Avevamo visto bene quando in un articolo, all’inizio della vicenda, avevamo parlato  di una tragedia umana; quella di Ermanno Fieno più passa il tempo più va confermandosi tale, con un contesto  che gira intorno che definire drammatico è poco. Si saprà presto come Fieno è giunto all’atto omicida di uccidere la madre, se di questo si è trattato: senz’altro è già venuta fuori dal tragico episodio di cronaca che dal 13 dicembre scorso continua a sconvolgere la città una Viterbo piuttosto distratta, dei soliti giri chiusi a catenaccio, delle solite apparenze  pseudo rassicuranti che servono a nascondere la noia, la scontatezza alienante di un territorio urbano che ormai non distingue più il centro dalle periferie e che si trincera dietro rendite di posizione e familismi sempre più anacronistici e decadenti. Una Viterbo immobile nel tempo, avara di possibilità lavorative, di punti di svago, di distrazioni benefiche e di centri di aggregazione in grado di strapparla all’isolamento culturale e sociale.
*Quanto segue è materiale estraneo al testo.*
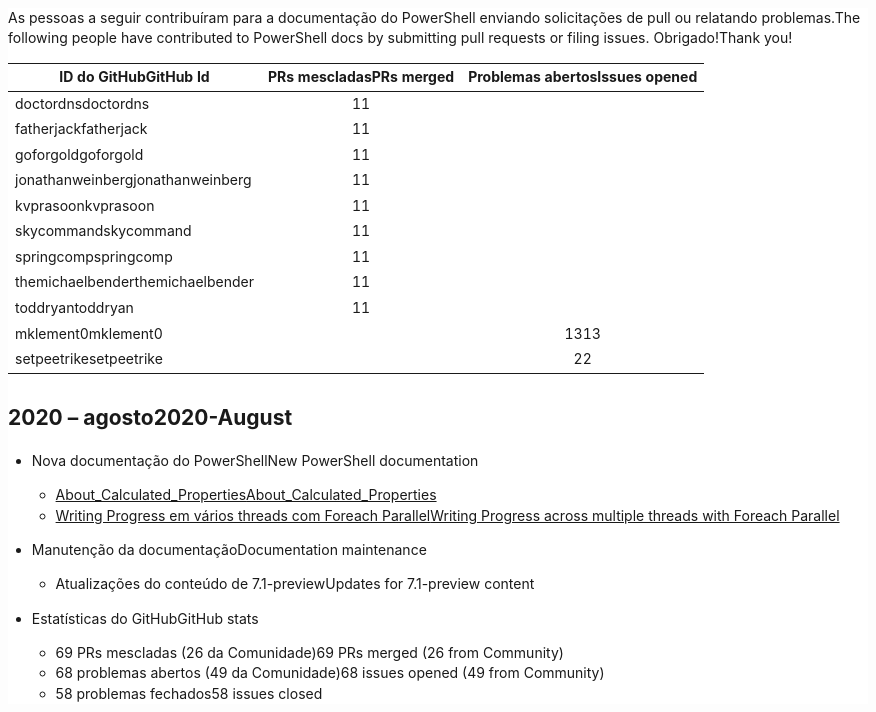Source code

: <span data-ttu-id="b1a88-246">As pessoas a seguir contribuíram para a documentação do PowerShell enviando solicitações de pull ou relatando problemas.</span><span class="sxs-lookup"><span data-stu-id="b1a88-246">The following people have contributed to PowerShell docs by submitting pull requests or filing issues.</span></span> <span data-ttu-id="b1a88-247">Obrigado!</span><span class="sxs-lookup"><span data-stu-id="b1a88-247">Thank you!</span></span>

|    <span data-ttu-id="b1a88-248">ID do GitHub</span><span class="sxs-lookup"><span data-stu-id="b1a88-248">GitHub Id</span></span>     | <span data-ttu-id="b1a88-249">PRs mescladas</span><span class="sxs-lookup"><span data-stu-id="b1a88-249">PRs merged</span></span> | <span data-ttu-id="b1a88-250">Problemas abertos</span><span class="sxs-lookup"><span data-stu-id="b1a88-250">Issues opened</span></span> |
| ---------------- | :--------: | :-----------: |
| <span data-ttu-id="b1a88-251">doctordns</span><span class="sxs-lookup"><span data-stu-id="b1a88-251">doctordns</span></span>        |     <span data-ttu-id="b1a88-252">1</span><span class="sxs-lookup"><span data-stu-id="b1a88-252">1</span></span>      |               |
| <span data-ttu-id="b1a88-253">fatherjack</span><span class="sxs-lookup"><span data-stu-id="b1a88-253">fatherjack</span></span>       |     <span data-ttu-id="b1a88-254">1</span><span class="sxs-lookup"><span data-stu-id="b1a88-254">1</span></span>      |               |
| <span data-ttu-id="b1a88-255">goforgold</span><span class="sxs-lookup"><span data-stu-id="b1a88-255">goforgold</span></span>        |     <span data-ttu-id="b1a88-256">1</span><span class="sxs-lookup"><span data-stu-id="b1a88-256">1</span></span>      |               |
| <span data-ttu-id="b1a88-257">jonathanweinberg</span><span class="sxs-lookup"><span data-stu-id="b1a88-257">jonathanweinberg</span></span> |     <span data-ttu-id="b1a88-258">1</span><span class="sxs-lookup"><span data-stu-id="b1a88-258">1</span></span>      |               |
| <span data-ttu-id="b1a88-259">kvprasoon</span><span class="sxs-lookup"><span data-stu-id="b1a88-259">kvprasoon</span></span>        |     <span data-ttu-id="b1a88-260">1</span><span class="sxs-lookup"><span data-stu-id="b1a88-260">1</span></span>      |               |
| <span data-ttu-id="b1a88-261">skycommand</span><span class="sxs-lookup"><span data-stu-id="b1a88-261">skycommand</span></span>       |     <span data-ttu-id="b1a88-262">1</span><span class="sxs-lookup"><span data-stu-id="b1a88-262">1</span></span>      |               |
| <span data-ttu-id="b1a88-263">springcomp</span><span class="sxs-lookup"><span data-stu-id="b1a88-263">springcomp</span></span>       |     <span data-ttu-id="b1a88-264">1</span><span class="sxs-lookup"><span data-stu-id="b1a88-264">1</span></span>      |               |
| <span data-ttu-id="b1a88-265">themichaelbender</span><span class="sxs-lookup"><span data-stu-id="b1a88-265">themichaelbender</span></span> |     <span data-ttu-id="b1a88-266">1</span><span class="sxs-lookup"><span data-stu-id="b1a88-266">1</span></span>      |               |
| <span data-ttu-id="b1a88-267">toddryan</span><span class="sxs-lookup"><span data-stu-id="b1a88-267">toddryan</span></span>         |     <span data-ttu-id="b1a88-268">1</span><span class="sxs-lookup"><span data-stu-id="b1a88-268">1</span></span>      |               |
| <span data-ttu-id="b1a88-269">mklement0</span><span class="sxs-lookup"><span data-stu-id="b1a88-269">mklement0</span></span>        |            |      <span data-ttu-id="b1a88-270">13</span><span class="sxs-lookup"><span data-stu-id="b1a88-270">13</span></span>       |
| <span data-ttu-id="b1a88-271">setpeetrike</span><span class="sxs-lookup"><span data-stu-id="b1a88-271">setpeetrike</span></span>      |            |       <span data-ttu-id="b1a88-272">2</span><span class="sxs-lookup"><span data-stu-id="b1a88-272">2</span></span>       |

## <a name="2020-august"></a><span data-ttu-id="b1a88-273">2020 – agosto</span><span class="sxs-lookup"><span data-stu-id="b1a88-273">2020-August</span></span>

- <span data-ttu-id="b1a88-274">Nova documentação do PowerShell</span><span class="sxs-lookup"><span data-stu-id="b1a88-274">New PowerShell documentation</span></span>
  - [<span data-ttu-id="b1a88-275">About_Calculated_Properties</span><span class="sxs-lookup"><span data-stu-id="b1a88-275">About_Calculated_Properties</span></span>](/powershell/module/microsoft.powershell.core/about/about_calculated_properties)
  - [<span data-ttu-id="b1a88-276">Writing Progress em vários threads com Foreach Parallel</span><span class="sxs-lookup"><span data-stu-id="b1a88-276">Writing Progress across multiple threads with Foreach Parallel</span></span>](/powershell/scripting/learn/deep-dives/write-progress-across-multiple-threads)
- <span data-ttu-id="b1a88-277">Manutenção da documentação</span><span class="sxs-lookup"><span data-stu-id="b1a88-277">Documentation maintenance</span></span>
  - <span data-ttu-id="b1a88-278">Atualizações do conteúdo de 7.1-preview</span><span class="sxs-lookup"><span data-stu-id="b1a88-278">Updates for 7.1-preview content</span></span>

- <span data-ttu-id="b1a88-279">Estatísticas do GitHub</span><span class="sxs-lookup"><span data-stu-id="b1a88-279">GitHub stats</span></span>
  - <span data-ttu-id="b1a88-280">69 PRs mescladas (26 da Comunidade)</span><span class="sxs-lookup"><span data-stu-id="b1a88-280">69 PRs merged (26 from Community)</span></span>
  - <span data-ttu-id="b1a88-281">68 problemas abertos (49 da Comunidade)</span><span class="sxs-lookup"><span data-stu-id="b1a88-281">68 issues opened (49 from Community)</span></span>
  - <span data-ttu-id="b1a88-282">58 problemas fechados</span><span class="sxs-lookup"><span data-stu-id="b1a88-282">58 issues closed</span></span>

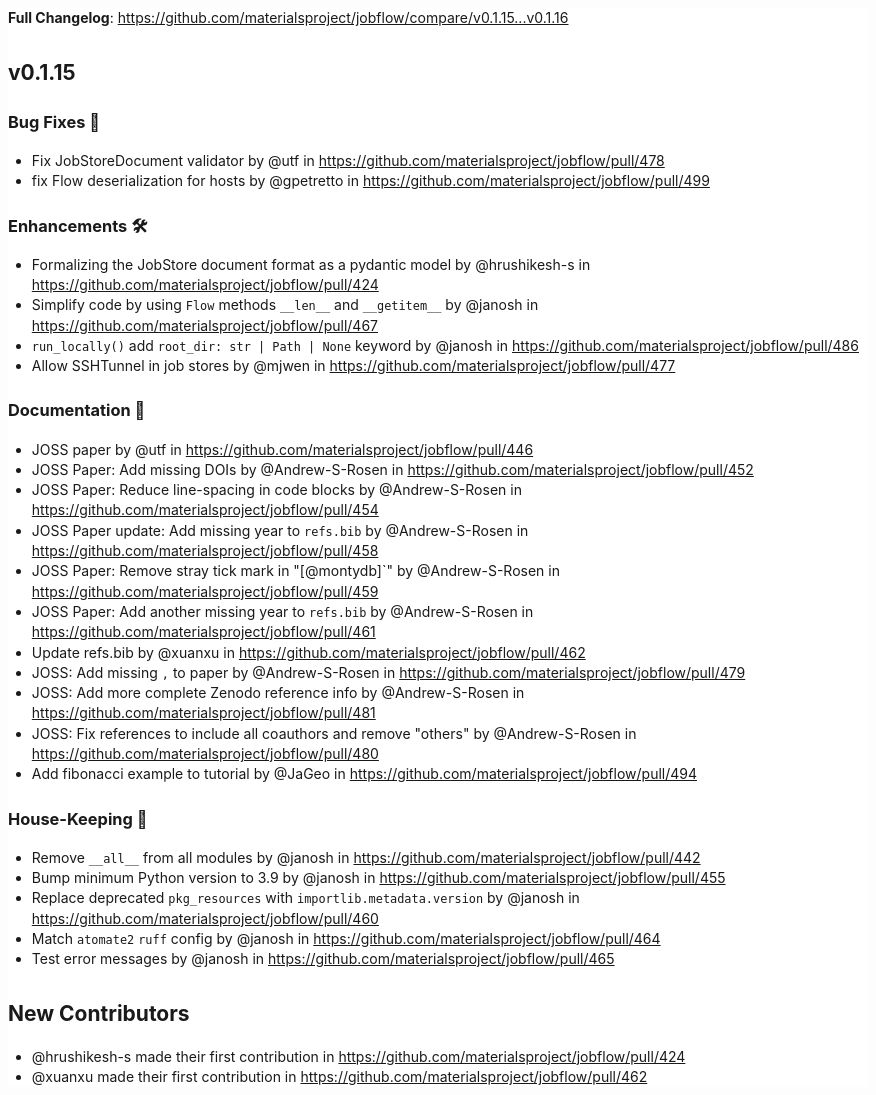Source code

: **Full Changelog**: https://github.com/materialsproject/jobflow/compare/v0.1.15...v0.1.16

## v0.1.15

### Bug Fixes 🐛
* Fix JobStoreDocument validator by @utf in https://github.com/materialsproject/jobflow/pull/478
* fix Flow deserialization for hosts by @gpetretto in https://github.com/materialsproject/jobflow/pull/499
### Enhancements 🛠
* Formalizing the JobStore document format as a pydantic model by @hrushikesh-s in https://github.com/materialsproject/jobflow/pull/424
* Simplify code by using `Flow` methods `__len__` and `__getitem__` by @janosh in https://github.com/materialsproject/jobflow/pull/467
* `run_locally()` add `root_dir: str | Path | None` keyword by @janosh in https://github.com/materialsproject/jobflow/pull/486
* Allow SSHTunnel in job stores  by @mjwen in https://github.com/materialsproject/jobflow/pull/477
### Documentation 📖
* JOSS paper by @utf in https://github.com/materialsproject/jobflow/pull/446
* JOSS Paper: Add missing DOIs by @Andrew-S-Rosen in https://github.com/materialsproject/jobflow/pull/452
* JOSS Paper: Reduce line-spacing in code blocks by @Andrew-S-Rosen in https://github.com/materialsproject/jobflow/pull/454
* JOSS Paper update: Add missing year to `refs.bib` by @Andrew-S-Rosen in https://github.com/materialsproject/jobflow/pull/458
* JOSS Paper: Remove stray tick mark in "[@montydb]`" by @Andrew-S-Rosen in https://github.com/materialsproject/jobflow/pull/459
* JOSS Paper: Add another missing year to `refs.bib` by @Andrew-S-Rosen in https://github.com/materialsproject/jobflow/pull/461
* Update refs.bib by @xuanxu in https://github.com/materialsproject/jobflow/pull/462
* JOSS: Add missing `,` to paper by @Andrew-S-Rosen in https://github.com/materialsproject/jobflow/pull/479
* JOSS: Add more complete Zenodo reference info by @Andrew-S-Rosen in https://github.com/materialsproject/jobflow/pull/481
* JOSS: Fix references to include all coauthors and remove "others" by @Andrew-S-Rosen in https://github.com/materialsproject/jobflow/pull/480
* Add fibonacci example to tutorial by @JaGeo in https://github.com/materialsproject/jobflow/pull/494
### House-Keeping 🧹
* Remove `__all__` from all modules by @janosh in https://github.com/materialsproject/jobflow/pull/442
* Bump minimum Python version to 3.9 by @janosh in https://github.com/materialsproject/jobflow/pull/455
* Replace deprecated `pkg_resources` with `importlib.metadata.version` by @janosh in https://github.com/materialsproject/jobflow/pull/460
* Match `atomate2` `ruff` config by @janosh in https://github.com/materialsproject/jobflow/pull/464
* Test error messages by @janosh in https://github.com/materialsproject/jobflow/pull/465

## New Contributors
* @hrushikesh-s made their first contribution in https://github.com/materialsproject/jobflow/pull/424
* @xuanxu made their first contribution in https://github.com/materialsproject/jobflow/pull/462
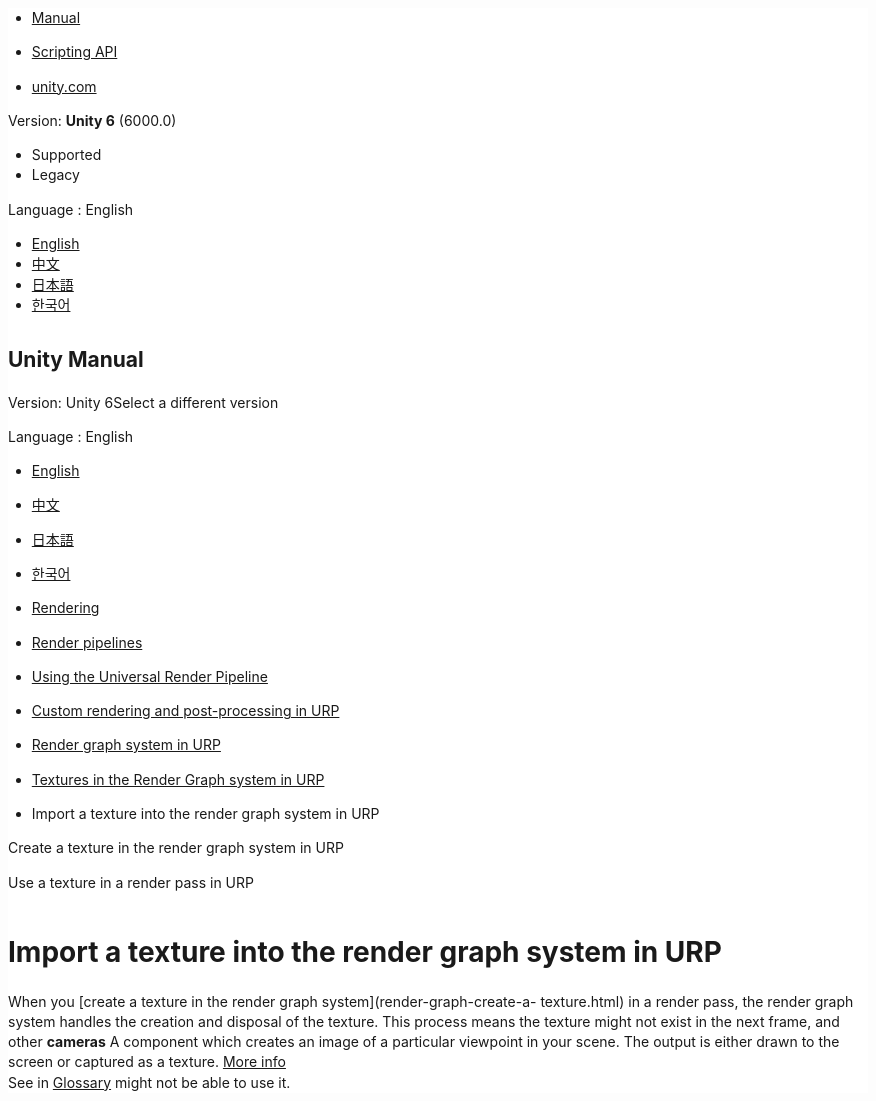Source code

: [](https://docs.unity3d.com)

  * [Manual](../Manual/index.html)
  * [Scripting API](../ScriptReference/index.html)

  * [unity.com](https://unity.com/)

Version: **Unity 6** (6000.0)

  * Supported
  * Legacy

Language : English

  * [English](/Manual/urp/render-graph-import-a-texture.html)
  * [中文](/cn/current/Manual/urp/render-graph-import-a-texture.html)
  * [日本語](/ja/current/Manual/urp/render-graph-import-a-texture.html)
  * [한국어](/kr/current/Manual/urp/render-graph-import-a-texture.html)

[](https://docs.unity3d.com)

## Unity Manual

Version: Unity 6Select a different version

Language : English

  * [English](/Manual/urp/render-graph-import-a-texture.html)
  * [中文](/cn/current/Manual/urp/render-graph-import-a-texture.html)
  * [日本語](/ja/current/Manual/urp/render-graph-import-a-texture.html)
  * [한국어](/kr/current/Manual/urp/render-graph-import-a-texture.html)

  * [Rendering](../rendering-and-post-processing.html)
  * [Render pipelines](../render-pipelines.html)
  * [Using the Universal Render Pipeline](../universal-render-pipeline.html)
  * [Custom rendering and post-processing in URP](../urp/customizing-urp.html)
  * [Render graph system in URP](../urp/render-graph.html)
  * [Textures in the Render Graph system in URP](../urp/working-with-textures.html)
  * Import a texture into the render graph system in URP

[](../urp/render-graph-create-a-texture.html)

Create a texture in the render graph system in URP

[](../urp/render-graph-read-write-texture.html)

Use a texture in a render pass in URP

# Import a texture into the render graph system in URP

When you [create a texture in the render graph system](render-graph-create-a-
texture.html) in a render pass, the render graph system handles the creation
and disposal of the texture. This process means the texture might not exist in
the next frame, and other **cameras** A component which creates an image of a
particular viewpoint in your scene. The output is either drawn to the screen
or captured as a texture. [More info](../CamerasOverview.html)  
See in [Glossary](../Glossary.html#Camera) might not be able to use it.

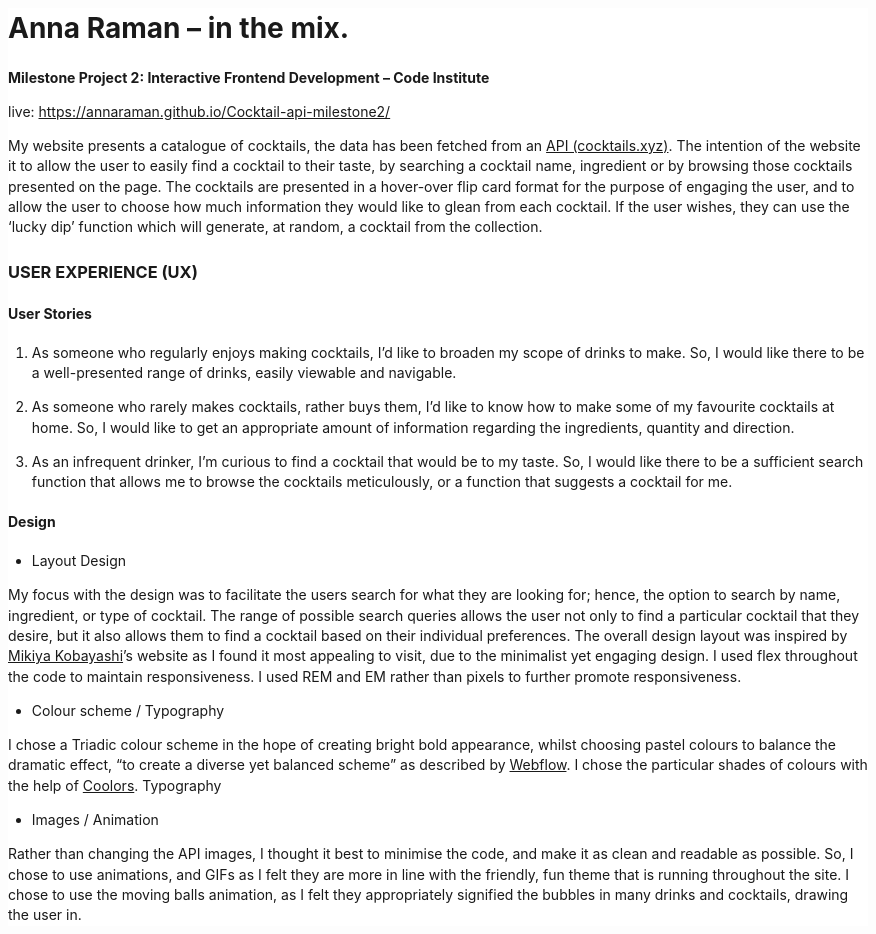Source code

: # Anna Raman – in the mix.
**Milestone Project 2: Interactive Frontend Development – Code Institute**

live: https://annaraman.github.io/Cocktail-api-milestone2/

My website presents a catalogue of cocktails, the data has been fetched from an <a href="https://cocktailsapi.xyz/">API (cocktails.xyz)</a>. The intention of the website it to allow the user to easily find a cocktail to their taste, by searching a cocktail name, ingredient or by browsing those cocktails presented on the page. The cocktails are presented in a hover-over flip card format for the purpose of engaging the user, and to allow the user to choose how much information they would like to glean from each cocktail. If the user wishes, they can use the ‘lucky dip’ function which will generate, at random, a cocktail from the collection.

### USER EXPERIENCE (UX)
#### User Stories


1.	As someone who regularly enjoys making cocktails, I’d like to broaden my scope of drinks to make. So, I would like there to be a well-presented range of drinks, easily viewable and navigable.

2.	As someone who rarely makes cocktails, rather buys them, I’d like to know how to make some of my favourite cocktails at home. So, I would like to get an appropriate amount of information regarding the ingredients, quantity and direction.


3.	As an infrequent drinker, I’m curious to find a cocktail that would be to my taste. So, I would like there to be a sufficient search function that allows me to browse the cocktails meticulously, or a function that suggests a cocktail for me.

#### Design
* Layout Design

My focus with the design was to facilitate the users search for what they are looking for; hence, the option to search by name, ingredient, or type of cocktail. The range of possible search queries allows the user not only to find a particular cocktail that they desire, but it also allows them to find a cocktail based on their individual preferences. 
The overall design layout was inspired by <a href="https://www.mikiyakobayashi.com/">Mikiya Kobayashi</a>’s website as I found it most appealing to visit, due to the minimalist yet engaging design. I used flex throughout the code to maintain responsiveness. I used REM and EM rather than pixels to further promote responsiveness.


* Colour scheme / Typography

I chose a Triadic colour scheme in the hope of creating bright bold appearance, whilst choosing pastel colours to balance the dramatic effect, “to create a diverse yet balanced scheme” as described by <a href="https://webflow.com/blog/web-design-101-color-theory">Webflow</a>. I chose the particular shades of colours with the help of <a href="https://coolors.co/">Coolors</a>. Typography

* Images / Animation

Rather than changing the API images, I thought it best to minimise the code, and make it as clean and readable as possible. So, I chose to use animations, and GIFs as I felt they are more in line with the friendly, fun theme that is running throughout the site. I chose to use the moving balls animation, as I felt they appropriately signified the bubbles in many drinks and cocktails, drawing the user in.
Lo avevamo scritto e lo ripetiamo, un laboratorio di emarginati che possono delinquere, di potenziali killer, di persone  sole che non riescono a trovare rimedio alla loro disperazione. Un degrado umiliante per la città di cui tutti siamo responsabili, a partire da una classe politica e dirigente corrotta e compromessa poco interessata alle sorti reali del luogo e al bene comune.